Winners of the 2020 European Heritage Awards/Europa Nostra Awards include two Holocaust/Jewish heritage projects: the newly digitized Arolsen Archives Online portal; and the exhibit Auschwitz: Not long ago. Not far away (Poland/Spain).
The Awards, launched in 2002 and funded by the EU’s Creative Europe program, were announced this week. Some 21 prizes were awarded to projects in 15 countries, divided into several categories. Both the Arolsen Archives Online and the Auschwitz exhibit were honored in the category “Education, Training and Awareness-Raising.”
The Awards presentation writes:
The Arolsen Archives Online
The Arolsen Archives are an international centre for the study of Nazi persecution which houses the world’s most comprehensive archive on the victims and survivors of Nazism. Its collections are listed on the UNESCO Memory of the World Register and they are a unique body of evidence on the fate of over 17.5 million people. This portal has provided users with easy online access to the documents for the very first time. A digital aid, the e-Guide, gives users the information they need in order to understand the archival records. The new online archive was initiated and funded by the Arolsen Archives and implemented with support from Yad Vashem – The World Holocaust Remembrance Center in Israel.
Building on decades spent digitising the Arolsen Archives’ collections and indexing the names, this joint awareness-raising project utilises Yad Vashem’s state-of-the-art technology for fast data management and extended place and name search. At its launch in May 2019, users could already access 13 million documents online and search some 3 million names. The online archive is growing all the time.

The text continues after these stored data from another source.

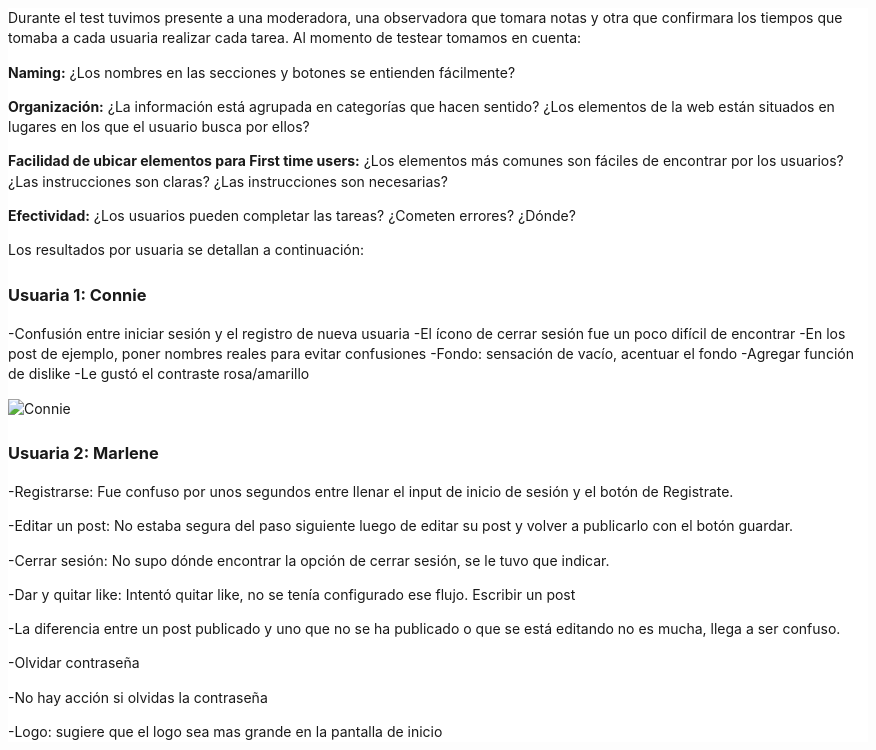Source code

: Durante el test tuvimos presente a una moderadora, una observadora que tomara notas y otra que confirmara los tiempos que tomaba a cada usuaria realizar cada tarea. Al momento de testear tomamos en cuenta:

**Naming:**
¿Los nombres en las secciones y botones se entienden fácilmente?

**Organización:**
¿La información está agrupada en categorías que hacen sentido?
¿Los elementos de la web están situados en lugares en los que el usuario busca por ellos?

**Facilidad de ubicar elementos para First time users:**
¿Los elementos más comunes son fáciles de encontrar por los usuarios?
¿Las instrucciones son claras?
¿Las instrucciones son necesarias?

**Efectividad:**
¿Los usuarios pueden completar las tareas?
¿Cometen errores? ¿Dónde?

Los resultados por usuaria se detallan a continuación:

### Usuaria 1: Connie

-Confusión entre iniciar sesión y el registro de nueva usuaria
-El ícono de cerrar sesión fue un poco difícil de encontrar
-En los post de ejemplo, poner nombres reales para evitar confusiones
-Fondo: sensación de vacío, acentuar el fondo
-Agregar función de dislike
-Le gustó el contraste rosa/amarillo

![Connie](https://user-images.githubusercontent.com/73813833/211670862-29b7916b-e946-4a86-8b6f-349efbea53ba.png)

### Usuaria 2: Marlene
-Registrarse:
Fue confuso por unos segundos entre llenar el input de inicio de sesión y el botón de Registrate.

-Editar un post:
No estaba segura del paso siguiente luego de editar su post y volver a publicarlo con el botón guardar.

-Cerrar sesión:
No supo dónde encontrar la opción de cerrar sesión, se le tuvo que indicar.

-Dar y quitar like:
Intentó quitar like, no se tenía configurado ese flujo.
Escribir un post

-La diferencia entre un post publicado y uno que no se ha publicado o que se está editando no es mucha, llega a ser confuso.

-Olvidar contraseña

-No hay acción si olvidas la contraseña

-Logo: sugiere que el logo sea mas grande en la pantalla de inicio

Auschwitz: Not long ago. Not far away
The exhibition, result of the collaboration of two European entities, Musealia from Spain and the Auschwitz-Birkenau State Museum in Poland, provides those who cannot visit the Auschwitz Memorial with insight into the site’s story and the fate of its prisoners and victims. A chronological narrative is illustrated by more than 700 original pieces, many of them shown to the public for the first time.
The exhibition first took place in Madrid and welcomed over 600,000 visitors including 100,000 schoolchildren. It is currently in New York (though currently closed because of the COVID-19 emergency) and when possible will continue its tour to a number of other cities, with the content adapted to include local stories in each locality. Education is a key core value of the project. Free admission was established for school visits, together with an educational and cultural program that included lectures, tribute concerts, debates and other events. Audio guides are available in eight international languages.
The exhibition has been supported and provided with artefacts by more than 20 museums and institutions, including The Weiner Holocaust Library in London, Hartheim Castle Education and Memorial Centre in Austria, the Sachsenhausen Memorial in Germany and the Anne Frank House in The Netherlands. A part of the revenues created by the exhibition will contribute to the general preservation of all authentic remains of Auschwitz for future generations.
Thanks to this exhibition, it is expected that more than 7 million visitors will learn about the complicated history of the largest German Nazi concentration and extermination camp – Auschwitz-Birkenau – as well as how and why the Holocaust happened. As new witnesses to the atrocities, they contribute to keeping the memory of the victims alive and gain an understanding of why intolerance must always be challenged.